Conservatives like Challies are right to say that the New Testament church had a “doctrine” of salvation through Jesus alone. People were “saved” by coming to the express belief that Jesus died for their sins in accordance with the scriptures and that he was raised from the dead in accordance with the scriptures (1 Cor. 15:3-4).

Conservatives do not give any thought, of course, to the historical contours of this argument—that Jesus died for the sins of his people, in anticipation of a dire political crisis, so that some Jews at least might survive into the age that would come after the destruction of Jerusalem and the temple.

The other point to make here is that the goal of salvation in the New Testament, in general terms, was not going to heaven. The goal of salvation was the flourishing of God’s people in the future, eventually in post-pagan oikoumenē or “empire” in which Jesus was everywhere confessed as Lord. The exceptional hope of “going to heaven” to be with Christ was reserved for the martyrs, for those who lost their lives because of their witness to Jesus in the difficult transition.

Progressives are right to stress the social and political dimensions of the New Testament witness but wrong to downplay the critical significance of Jesus’ death as the singular political event by which YHWH’s priestly people would be saved from utter annihilation.

So both groups need to give more thought, I respectfully suggest, to the narrative-historical structure of New Testament thought.

Where does it leave us today? I think we can draw on the best of both perspectives and say that the church as a community, whose witness must embrace the fullness of re-created life in the presence of God, emerged two thousand years ago because—and only because—Jesus from Nazareth died to save his people from their sins. When people come to faith in Jesus today, they become part of this people with this story; they relate to the creator God on this basis and for this purpose.

What it means for people who do not enter this story depends on what we think the God of history is up to these days.

It is always the mission of the church, as a priestly-prophetic community, to mediate between the creator God and the peoples and cultures of the world in which we live, which means, among other things, that we happily affirm the goodness and God-consciousness of those who do not confess Jesus as Lord.

But it seems to me that over the next few decades the world will suffer the “birth pains” of a new age, as the Holocene gives way to the Anthropocene. A new apocalyptic discourse is taking shape, on a global scale—we are well beyond the dominant horizons of New Testament eschatology; and a different question about the “Gentiles” presents itself. What does it mean to know the God who will be there in this new future?

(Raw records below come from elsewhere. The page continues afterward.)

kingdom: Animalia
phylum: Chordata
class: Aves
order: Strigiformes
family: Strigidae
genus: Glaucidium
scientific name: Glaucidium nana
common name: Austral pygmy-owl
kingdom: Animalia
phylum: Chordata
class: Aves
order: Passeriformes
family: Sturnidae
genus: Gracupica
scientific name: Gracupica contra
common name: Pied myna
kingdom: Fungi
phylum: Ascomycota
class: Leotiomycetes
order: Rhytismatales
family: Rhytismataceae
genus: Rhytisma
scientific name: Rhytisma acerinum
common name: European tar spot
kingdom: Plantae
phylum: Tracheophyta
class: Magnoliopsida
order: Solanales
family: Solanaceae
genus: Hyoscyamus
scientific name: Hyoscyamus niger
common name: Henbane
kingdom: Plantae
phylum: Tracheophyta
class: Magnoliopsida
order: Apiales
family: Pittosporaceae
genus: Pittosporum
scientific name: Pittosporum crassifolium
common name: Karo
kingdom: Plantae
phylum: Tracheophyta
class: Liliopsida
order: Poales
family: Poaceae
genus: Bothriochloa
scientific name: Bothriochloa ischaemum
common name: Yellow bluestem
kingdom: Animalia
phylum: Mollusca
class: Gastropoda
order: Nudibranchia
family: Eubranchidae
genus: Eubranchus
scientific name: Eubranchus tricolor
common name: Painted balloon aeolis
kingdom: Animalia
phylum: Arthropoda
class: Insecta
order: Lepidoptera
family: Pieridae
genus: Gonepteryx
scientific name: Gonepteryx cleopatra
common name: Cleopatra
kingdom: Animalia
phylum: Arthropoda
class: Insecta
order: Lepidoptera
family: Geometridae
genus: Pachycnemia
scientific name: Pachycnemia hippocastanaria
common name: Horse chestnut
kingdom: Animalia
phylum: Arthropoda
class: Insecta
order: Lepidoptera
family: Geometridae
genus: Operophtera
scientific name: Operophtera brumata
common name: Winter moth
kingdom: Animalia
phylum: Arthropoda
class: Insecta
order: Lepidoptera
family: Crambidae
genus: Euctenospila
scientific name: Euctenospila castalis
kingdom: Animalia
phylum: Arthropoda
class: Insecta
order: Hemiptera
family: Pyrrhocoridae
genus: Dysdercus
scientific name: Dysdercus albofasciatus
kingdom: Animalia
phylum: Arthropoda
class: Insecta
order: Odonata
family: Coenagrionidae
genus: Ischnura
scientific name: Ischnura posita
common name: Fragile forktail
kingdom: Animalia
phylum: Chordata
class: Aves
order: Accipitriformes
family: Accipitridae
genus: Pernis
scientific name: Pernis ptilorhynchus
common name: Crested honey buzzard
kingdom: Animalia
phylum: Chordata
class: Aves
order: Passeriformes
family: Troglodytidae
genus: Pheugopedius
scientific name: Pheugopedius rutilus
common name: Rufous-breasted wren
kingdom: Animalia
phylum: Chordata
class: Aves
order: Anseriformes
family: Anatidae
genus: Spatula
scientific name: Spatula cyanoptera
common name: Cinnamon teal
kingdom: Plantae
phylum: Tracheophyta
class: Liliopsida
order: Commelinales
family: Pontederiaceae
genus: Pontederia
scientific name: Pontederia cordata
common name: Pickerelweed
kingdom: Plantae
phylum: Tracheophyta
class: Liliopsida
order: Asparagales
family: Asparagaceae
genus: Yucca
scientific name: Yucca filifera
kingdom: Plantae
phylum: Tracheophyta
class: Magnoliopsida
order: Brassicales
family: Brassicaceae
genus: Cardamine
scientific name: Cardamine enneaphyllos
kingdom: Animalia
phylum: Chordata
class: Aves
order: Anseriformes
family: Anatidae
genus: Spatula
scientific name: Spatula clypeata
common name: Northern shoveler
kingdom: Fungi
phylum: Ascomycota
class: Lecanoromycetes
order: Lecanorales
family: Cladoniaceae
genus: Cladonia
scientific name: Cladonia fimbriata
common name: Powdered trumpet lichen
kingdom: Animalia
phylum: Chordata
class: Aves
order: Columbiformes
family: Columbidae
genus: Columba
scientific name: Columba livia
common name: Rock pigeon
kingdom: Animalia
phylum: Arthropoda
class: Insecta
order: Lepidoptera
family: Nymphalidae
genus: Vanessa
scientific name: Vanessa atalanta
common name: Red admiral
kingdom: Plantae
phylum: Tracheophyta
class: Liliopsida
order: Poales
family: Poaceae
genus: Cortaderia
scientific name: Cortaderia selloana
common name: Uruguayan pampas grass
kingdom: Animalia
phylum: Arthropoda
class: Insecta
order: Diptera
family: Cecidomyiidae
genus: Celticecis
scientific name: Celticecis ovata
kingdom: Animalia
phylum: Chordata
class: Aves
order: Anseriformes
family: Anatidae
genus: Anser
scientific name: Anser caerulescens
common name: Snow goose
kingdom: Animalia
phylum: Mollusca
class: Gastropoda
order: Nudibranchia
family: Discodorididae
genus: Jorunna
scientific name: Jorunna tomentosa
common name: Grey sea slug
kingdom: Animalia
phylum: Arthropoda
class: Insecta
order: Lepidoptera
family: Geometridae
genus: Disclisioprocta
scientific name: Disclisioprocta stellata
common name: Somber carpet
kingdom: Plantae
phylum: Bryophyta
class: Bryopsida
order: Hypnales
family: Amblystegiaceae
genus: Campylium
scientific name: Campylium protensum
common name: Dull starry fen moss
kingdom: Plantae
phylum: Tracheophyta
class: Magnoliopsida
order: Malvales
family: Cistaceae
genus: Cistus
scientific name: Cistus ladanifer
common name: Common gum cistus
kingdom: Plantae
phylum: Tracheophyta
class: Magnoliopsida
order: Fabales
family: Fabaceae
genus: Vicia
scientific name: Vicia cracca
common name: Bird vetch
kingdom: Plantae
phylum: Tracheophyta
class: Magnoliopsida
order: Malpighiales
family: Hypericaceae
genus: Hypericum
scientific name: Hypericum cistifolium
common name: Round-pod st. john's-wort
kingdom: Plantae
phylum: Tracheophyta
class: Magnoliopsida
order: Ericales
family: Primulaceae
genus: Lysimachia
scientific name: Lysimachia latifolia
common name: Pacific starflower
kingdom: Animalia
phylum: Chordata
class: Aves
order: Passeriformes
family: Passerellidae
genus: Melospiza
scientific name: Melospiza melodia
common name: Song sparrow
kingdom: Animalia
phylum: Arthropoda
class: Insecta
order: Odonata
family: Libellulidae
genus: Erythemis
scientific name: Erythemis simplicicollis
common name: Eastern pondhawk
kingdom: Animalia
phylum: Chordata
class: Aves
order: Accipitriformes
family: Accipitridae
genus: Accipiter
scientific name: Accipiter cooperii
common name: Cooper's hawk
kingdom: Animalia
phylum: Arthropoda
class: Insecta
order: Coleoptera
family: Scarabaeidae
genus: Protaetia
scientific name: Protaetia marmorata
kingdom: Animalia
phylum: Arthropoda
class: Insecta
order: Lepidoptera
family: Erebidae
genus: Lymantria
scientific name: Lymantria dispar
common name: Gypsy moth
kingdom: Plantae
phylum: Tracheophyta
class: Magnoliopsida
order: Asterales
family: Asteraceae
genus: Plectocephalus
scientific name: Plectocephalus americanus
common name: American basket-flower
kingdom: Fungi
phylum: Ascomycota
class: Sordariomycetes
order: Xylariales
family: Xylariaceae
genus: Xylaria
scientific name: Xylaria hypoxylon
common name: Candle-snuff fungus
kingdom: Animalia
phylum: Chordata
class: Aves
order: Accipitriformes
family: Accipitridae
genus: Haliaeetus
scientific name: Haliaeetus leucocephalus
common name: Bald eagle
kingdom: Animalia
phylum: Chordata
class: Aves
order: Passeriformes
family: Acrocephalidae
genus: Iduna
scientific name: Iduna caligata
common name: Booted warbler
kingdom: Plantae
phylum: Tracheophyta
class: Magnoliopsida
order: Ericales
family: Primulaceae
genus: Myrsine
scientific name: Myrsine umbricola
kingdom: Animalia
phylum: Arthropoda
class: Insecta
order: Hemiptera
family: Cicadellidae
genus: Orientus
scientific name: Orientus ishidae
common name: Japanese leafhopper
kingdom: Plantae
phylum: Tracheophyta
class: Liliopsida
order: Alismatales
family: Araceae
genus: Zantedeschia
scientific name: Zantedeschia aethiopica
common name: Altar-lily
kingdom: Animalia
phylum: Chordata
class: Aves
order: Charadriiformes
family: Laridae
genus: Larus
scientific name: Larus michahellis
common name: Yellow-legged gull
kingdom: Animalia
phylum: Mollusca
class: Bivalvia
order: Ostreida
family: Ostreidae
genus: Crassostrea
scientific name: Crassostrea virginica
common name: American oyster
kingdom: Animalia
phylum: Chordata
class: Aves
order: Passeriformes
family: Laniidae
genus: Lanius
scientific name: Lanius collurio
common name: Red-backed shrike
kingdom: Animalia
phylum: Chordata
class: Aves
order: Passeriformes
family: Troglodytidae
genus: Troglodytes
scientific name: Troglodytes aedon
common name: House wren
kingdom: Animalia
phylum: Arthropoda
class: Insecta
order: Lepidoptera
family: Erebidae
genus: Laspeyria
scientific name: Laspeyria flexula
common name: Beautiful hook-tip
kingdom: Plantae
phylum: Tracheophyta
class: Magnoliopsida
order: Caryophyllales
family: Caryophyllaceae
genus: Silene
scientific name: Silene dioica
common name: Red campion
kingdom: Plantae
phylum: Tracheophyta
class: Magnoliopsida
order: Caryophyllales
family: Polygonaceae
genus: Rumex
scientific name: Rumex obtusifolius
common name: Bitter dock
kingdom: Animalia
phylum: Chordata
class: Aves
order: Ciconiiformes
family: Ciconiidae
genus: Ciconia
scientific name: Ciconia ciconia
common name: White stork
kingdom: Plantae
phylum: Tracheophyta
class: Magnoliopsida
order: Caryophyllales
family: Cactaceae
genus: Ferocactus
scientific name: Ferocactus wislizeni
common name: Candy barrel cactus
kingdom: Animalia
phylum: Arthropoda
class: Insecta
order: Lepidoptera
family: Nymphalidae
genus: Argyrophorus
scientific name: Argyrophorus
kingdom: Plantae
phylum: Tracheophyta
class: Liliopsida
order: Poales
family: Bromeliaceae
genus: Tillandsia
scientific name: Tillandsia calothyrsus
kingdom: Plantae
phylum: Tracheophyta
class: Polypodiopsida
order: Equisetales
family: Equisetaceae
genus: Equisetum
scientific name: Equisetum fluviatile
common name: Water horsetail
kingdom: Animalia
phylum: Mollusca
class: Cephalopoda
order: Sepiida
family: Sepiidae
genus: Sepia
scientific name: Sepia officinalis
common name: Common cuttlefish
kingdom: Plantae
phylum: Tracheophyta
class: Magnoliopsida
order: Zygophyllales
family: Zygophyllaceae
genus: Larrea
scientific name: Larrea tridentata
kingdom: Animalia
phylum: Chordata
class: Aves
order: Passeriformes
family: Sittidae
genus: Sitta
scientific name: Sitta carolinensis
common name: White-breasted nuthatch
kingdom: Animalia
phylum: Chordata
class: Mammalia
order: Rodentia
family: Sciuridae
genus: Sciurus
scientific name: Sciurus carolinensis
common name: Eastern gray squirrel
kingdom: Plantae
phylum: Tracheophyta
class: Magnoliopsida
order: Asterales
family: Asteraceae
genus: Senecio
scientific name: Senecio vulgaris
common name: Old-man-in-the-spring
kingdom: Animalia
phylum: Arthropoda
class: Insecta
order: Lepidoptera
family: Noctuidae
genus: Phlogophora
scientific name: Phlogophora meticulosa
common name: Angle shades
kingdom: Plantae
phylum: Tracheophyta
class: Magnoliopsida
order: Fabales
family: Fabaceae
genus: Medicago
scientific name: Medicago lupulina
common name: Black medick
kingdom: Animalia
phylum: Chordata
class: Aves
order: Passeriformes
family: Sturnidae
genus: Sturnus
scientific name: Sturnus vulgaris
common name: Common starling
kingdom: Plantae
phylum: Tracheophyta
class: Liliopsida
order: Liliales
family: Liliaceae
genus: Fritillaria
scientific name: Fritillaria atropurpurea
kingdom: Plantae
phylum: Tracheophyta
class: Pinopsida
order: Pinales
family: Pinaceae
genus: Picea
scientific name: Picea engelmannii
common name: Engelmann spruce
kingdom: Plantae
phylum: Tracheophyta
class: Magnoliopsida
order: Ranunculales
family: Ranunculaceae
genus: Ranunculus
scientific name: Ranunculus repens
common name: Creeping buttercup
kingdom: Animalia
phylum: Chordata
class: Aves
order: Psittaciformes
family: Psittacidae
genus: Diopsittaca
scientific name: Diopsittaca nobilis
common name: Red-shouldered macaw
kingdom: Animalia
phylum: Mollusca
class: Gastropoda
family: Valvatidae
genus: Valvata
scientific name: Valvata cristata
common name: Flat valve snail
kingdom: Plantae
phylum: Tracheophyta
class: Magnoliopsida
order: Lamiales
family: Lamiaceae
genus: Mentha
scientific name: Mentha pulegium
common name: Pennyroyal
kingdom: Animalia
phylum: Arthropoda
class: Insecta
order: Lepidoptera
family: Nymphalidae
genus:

The church needs to begin to imagine that new future. Going to heaven, in any case, has nothing to do with it.

Thank you for this. I always enjoy your perspective, and the call to help us rethink our theological constructs in light of the narrative-historical understanding.



I resonate with your argument about the shift away from an (over)emphasis on the afterlife and soteriology as the primary frame which conservative evangelicals understand the Gospel, if not the whole Bible. In my view the biblical materials actually say very little about our post-mortem state. But as you developed this piece, for me it lost theological momentum when you got to the section on how the early parts of the post connect to the question of Jesus and other religions. I do think that good arguments can be made for God revealing himself (the “God-consciousness” you refer to) among other religions. At the same time, I wonder how this accounts for Israel as a light to the nations, the proclamation of the one true God in their midst, and the “scandal of particularity” in Christianity.



I’d be interested in your further thoughts.

When people come to faith in Jesus today, they become part of this people with this story; they relate to the creator God on this basis and for this purpose.

And thus the whole point and purpose, as I see it, of people coming to faith in Jesus is quite simply this… we are ‘saved to serve’ — in whatever capacity one might be gifted, i.e., salvation has zip, zero, and zilch to do with determining one’s post-mortem existence or reality.